The dedication to win requires a financial commitment.
“The main thing at DIII level, which does not hand out [athletic] scholarships, is giving them an opportunity to be successful and win,” says Matt Kelly, the college’s assistant athletic director of development. “As a former student-athlete myself, the experiences and the process of being a collegiate athlete allow individuals to set themselves up for bigger and better things beyond their four years in college. That means travelling and playing the best in the country. That means getting them here. Whatever our programs hope to accomplish, this will support it.”
Those road trips help CC teams ready themselves for conference play while competing against top competition bolsters NCAA tournament qualifying. Making nationals and winning league titles become some of a college athlete’s most cherished memories, says Irvine, who hopes Tiger ExCCellence will help more CC athletes reach their potential.
The current support the athletic department receives and the relationships between current Tigers and alumni make CC an attractive place for recruits, says women’s basketball player McKenzee Gertz ’21.
“You know you are joining a community that can help you later in life,” says the molecular biology major from Fort Collins, Colorado. “It’s a great academic school, which aspires to be a great school in athletics. Our facilities are [Division] I caliber, and as a DIII athlete, that is incredible to come across. That speaks to the level of support the school puts into athletics at all levels.”
To build upon that foundation, CC athletics is asking for donations ranging from a onetime gift of $50 to an annual contribution for the specific amount and sport of the donor’s choosing.
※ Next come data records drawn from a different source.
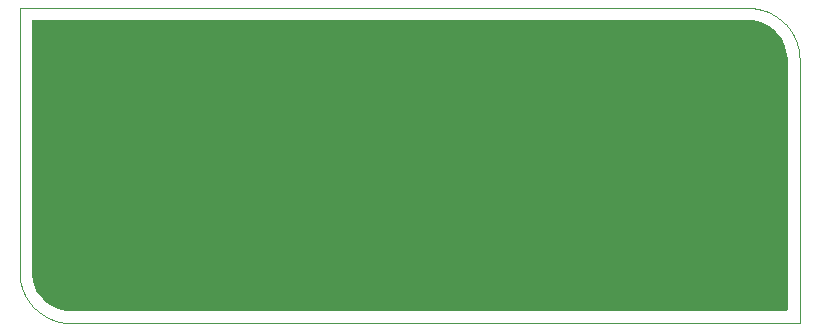
<source format=gbl>
G04 EAGLE Gerber RS-274X export*
G75*
%MOMM*%
%FSLAX34Y34*%
%LPD*%
%INBottom layer*%
%IPPOS*%
%AMOC8*
5,1,8,0,0,1.08239X$1,22.5*%
G01*
%ADD10C,0.000000*%
%ADD11C,0.002541*%
%ADD12C,0.656400*%

G36*
X649076Y60976D02*
X649076Y60976D01*
X649194Y60983D01*
X649233Y60996D01*
X649273Y61001D01*
X649384Y61044D01*
X649497Y61081D01*
X649531Y61103D01*
X649569Y61118D01*
X649665Y61187D01*
X649765Y61251D01*
X649793Y61281D01*
X649826Y61304D01*
X649902Y61396D01*
X649983Y61483D01*
X650003Y61518D01*
X650029Y61549D01*
X650079Y61657D01*
X650137Y61761D01*
X650147Y61801D01*
X650164Y61837D01*
X650187Y61954D01*
X650216Y62069D01*
X650220Y62129D01*
X650224Y62149D01*
X650223Y62170D01*
X650227Y62230D01*
X650227Y274140D01*
X650224Y274159D01*
X650225Y274211D01*
X650024Y277784D01*
X650019Y277810D01*
X650020Y277837D01*
X649994Y277996D01*
X648404Y284964D01*
X648382Y285022D01*
X648370Y285083D01*
X648310Y285232D01*
X645209Y291672D01*
X645175Y291724D01*
X645150Y291780D01*
X645057Y291912D01*
X640601Y297500D01*
X640557Y297543D01*
X640519Y297593D01*
X640400Y297701D01*
X634812Y302157D01*
X634759Y302190D01*
X634712Y302230D01*
X634572Y302309D01*
X628132Y305410D01*
X628073Y305429D01*
X628018Y305458D01*
X627864Y305504D01*
X620896Y307094D01*
X620869Y307097D01*
X620844Y307105D01*
X620684Y307124D01*
X617111Y307325D01*
X617092Y307323D01*
X617040Y307327D01*
X11443Y307327D01*
X11324Y307312D01*
X11206Y307304D01*
X11167Y307292D01*
X11127Y307287D01*
X11016Y307243D01*
X10903Y307206D01*
X10869Y307185D01*
X10831Y307170D01*
X10735Y307100D01*
X10635Y307036D01*
X10607Y307007D01*
X10574Y306983D01*
X10498Y306891D01*
X10417Y306804D01*
X10397Y306769D01*
X10371Y306738D01*
X10321Y306630D01*
X10263Y306526D01*
X10253Y306487D01*
X10236Y306450D01*
X10213Y306333D01*
X10184Y306218D01*
X10180Y306158D01*
X10176Y306138D01*
X10177Y306117D01*
X10173Y306057D01*
X10173Y94160D01*
X10176Y94141D01*
X10175Y94089D01*
X10376Y90516D01*
X10381Y90490D01*
X10380Y90463D01*
X10406Y90304D01*
X11996Y83336D01*
X12018Y83278D01*
X12030Y83217D01*
X12090Y83068D01*
X15191Y76628D01*
X15225Y76576D01*
X15250Y76520D01*
X15343Y76388D01*
X19799Y70800D01*
X19843Y70757D01*
X19881Y70707D01*
X20000Y70599D01*
X25588Y66143D01*
X25641Y66110D01*
X25688Y66070D01*
X25828Y65991D01*
X32268Y62890D01*
X32327Y62871D01*
X32382Y62842D01*
X32536Y62796D01*
X39504Y61206D01*
X39531Y61203D01*
X39556Y61195D01*
X39716Y61176D01*
X43289Y60975D01*
X43308Y60977D01*
X43360Y60973D01*
X52928Y60973D01*
X52937Y60973D01*
X52946Y60971D01*
X53107Y60961D01*
X648957Y60961D01*
X649076Y60976D01*
G37*
D10*
X50800Y50800D02*
X660400Y50800D01*
D11*
X50800Y50800D02*
X43360Y50800D01*
X42312Y50813D01*
X41265Y50851D01*
X40219Y50914D01*
X39175Y51002D01*
X38134Y51116D01*
X37095Y51255D01*
X36060Y51419D01*
X35029Y51608D01*
X34004Y51822D01*
X32983Y52060D01*
X31969Y52323D01*
X30961Y52610D01*
X29961Y52922D01*
X28968Y53258D01*
X27984Y53618D01*
X27009Y54001D01*
X26044Y54408D01*
X25088Y54838D01*
X24143Y55291D01*
X23210Y55767D01*
X22288Y56265D01*
X21378Y56785D01*
X20482Y57327D01*
X19598Y57891D01*
X18729Y58475D01*
X17874Y59081D01*
X17033Y59707D01*
X16209Y60353D01*
X15400Y61019D01*
X14607Y61705D01*
X13831Y62409D01*
X13073Y63132D01*
X12332Y63873D01*
X11609Y64631D01*
X10905Y65407D01*
X10219Y66200D01*
X9553Y67009D01*
X8907Y67833D01*
X8281Y68674D01*
X7675Y69529D01*
X7091Y70398D01*
X6527Y71282D01*
X5985Y72178D01*
X5465Y73088D01*
X4967Y74010D01*
X4491Y74943D01*
X4038Y75888D01*
X3608Y76844D01*
X3201Y77809D01*
X2818Y78784D01*
X2458Y79768D01*
X2122Y80761D01*
X1810Y81761D01*
X1523Y82769D01*
X1260Y83783D01*
X1022Y84804D01*
X808Y85829D01*
X619Y86860D01*
X455Y87895D01*
X316Y88934D01*
X202Y89975D01*
X114Y91019D01*
X51Y92065D01*
X13Y93112D01*
X0Y94160D01*
X0Y317500D01*
X660400Y274140D02*
X660400Y50800D01*
X660400Y274140D02*
X660387Y275188D01*
X660349Y276235D01*
X660286Y277281D01*
X660198Y278325D01*
X660084Y279366D01*
X659945Y280405D01*
X659781Y281440D01*
X659592Y282471D01*
X659378Y283496D01*
X659140Y284517D01*
X658877Y285531D01*
X658590Y286539D01*
X658278Y287539D01*
X657942Y288532D01*
X657582Y289516D01*
X657199Y290491D01*
X656792Y291456D01*
X656362Y292412D01*
X655909Y293357D01*
X655433Y294290D01*
X654935Y295212D01*
X654415Y296122D01*
X653873Y297018D01*
X653309Y297902D01*
X652725Y298771D01*
X652119Y299626D01*
X651493Y300467D01*
X650847Y301291D01*
X650181Y302100D01*
X649495Y302893D01*
X648791Y303669D01*
X648068Y304427D01*
X647327Y305168D01*
X646569Y305891D01*
X645793Y306595D01*
X645000Y307281D01*
X644191Y307947D01*
X643367Y308593D01*
X642526Y309219D01*
X641671Y309825D01*
X640802Y310409D01*
X639918Y310973D01*
X639022Y311515D01*
X638112Y312035D01*
X637190Y312533D01*
X636257Y313009D01*
X635312Y313462D01*
X634356Y313892D01*
X633391Y314299D01*
X632416Y314682D01*
X631432Y315042D01*
X630439Y315378D01*
X629439Y315690D01*
X628431Y315977D01*
X627417Y316240D01*
X626396Y316478D01*
X625371Y316692D01*
X624340Y316881D01*
X623305Y317045D01*
X622266Y317184D01*
X621225Y317298D01*
X620181Y317386D01*
X619135Y317449D01*
X618088Y317487D01*
X617040Y317500D01*
X0Y317500D01*
D12*
X495300Y177800D03*
X101600Y238125D03*
M02*

</source>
Gertz and Schuler, both scheduled to graduate this May, appreciate the current level of support and hope future Tigers can rely on more so they too can win championships.
“There’s so much more to it than putting on your cleats and going out onto the soccer field,” says Schuler, a physics major from Chicago. “When I went to a lot of other schools [during recruiting] I saw their soccer teams training and playing games but it wasn’t as well-rounded with a complete student-athlete experience thanks to the support behind the scenes.”
That support paid off with the program’s first SCAC men’s soccer regular-season title in 2019 and an NCAA berth, an accomplishment Schuler says he will always cherish.
Creating those memories is what Tiger ExCCellence is all about.